Nell’immediatezza dell’infortunio, i carabinieri della Stazione di Oria – al comando del luogotenente Roberto Borrello – effettuarono i rilievi e accertamenti, come da prassi, furono compiuti dal servizio Spesal dell’Asl di Brindisi. Sin da subito emersero presunte irregolarità, tanto che furono indagati e poi tratti a processo tanto il titolare dell’impresa (G.S., oggi 58 anni) quanto il preposto (F.M., oggi 62 anni).

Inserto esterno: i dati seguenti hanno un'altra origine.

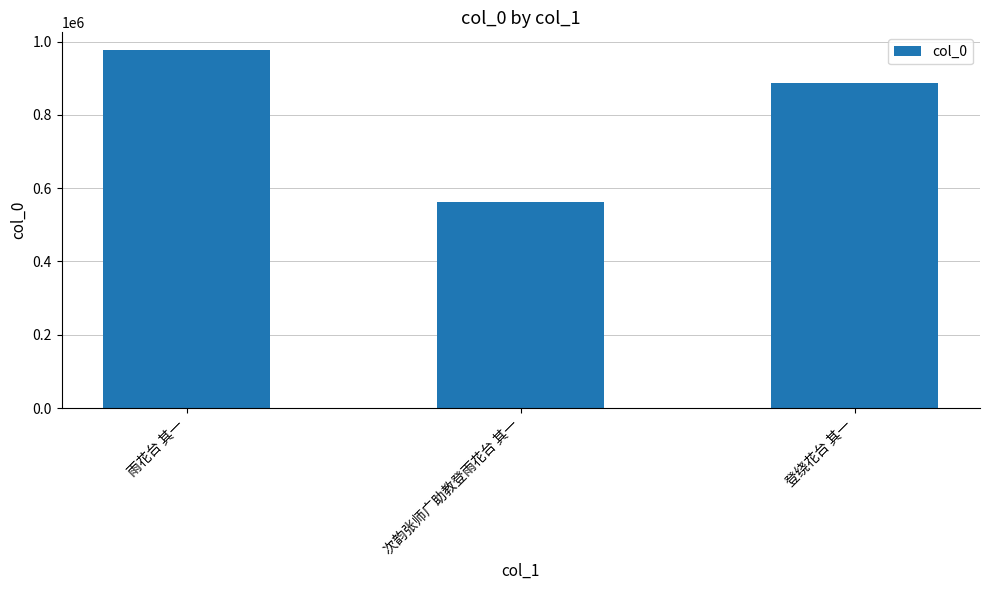

True or false: the data shows 561976 at 次韵张师广助教登雨花台 其一.

True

Nella richiesta di rinvio a giudizio, la pm Paola Palumbo contestò al primo tutta una serie di omissioni: nomina del responsabile del servizio prevenzione e protezione; valutazione dei rischi derivanti dall’operatività della pressa automatica; designazione preventiva dei lavoratori incaricati del primo soccorso; designazione dei lavoratori attuatori delle misure di prevenzione incendi e lotta antincendio; fornitura al lavoratore infortunato di idonei dispositivi di protezione individuale; formazione in materia di salute e sicurezza ai dipendenti.

Al preposto, invece, si contestò di non aver impedito al collega 24enne di accedere a una zona esposta a un rischio grave e specifico, consentendo – o non impedendo – al lavoratore di compiere l’operazione di stesura della malta negli stampi della pressa automatica.

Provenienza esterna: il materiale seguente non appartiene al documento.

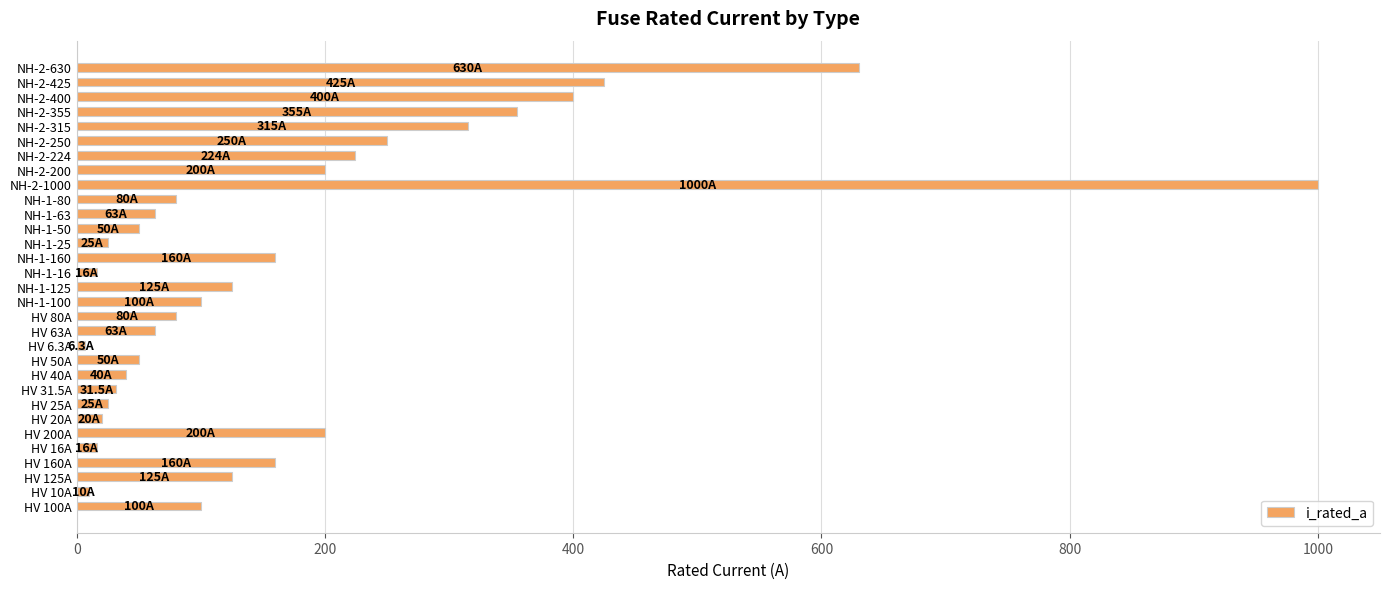

What is the difference between the second highest and second lowest values?

620.0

Il ferito si costituì parte civile con gli avvocati Attanasi e Prete del Foro di Brindisi. Dell’altro ieri la condanna di titolare e preposto: sei e tre mesi, spese processuali (5mila euro), 20mila euro di provvisionale e ulteriori danni da quantificare in sede civile anche in favore dei genitori e del fratello conviventi dell’operaio che subì macrolesioni.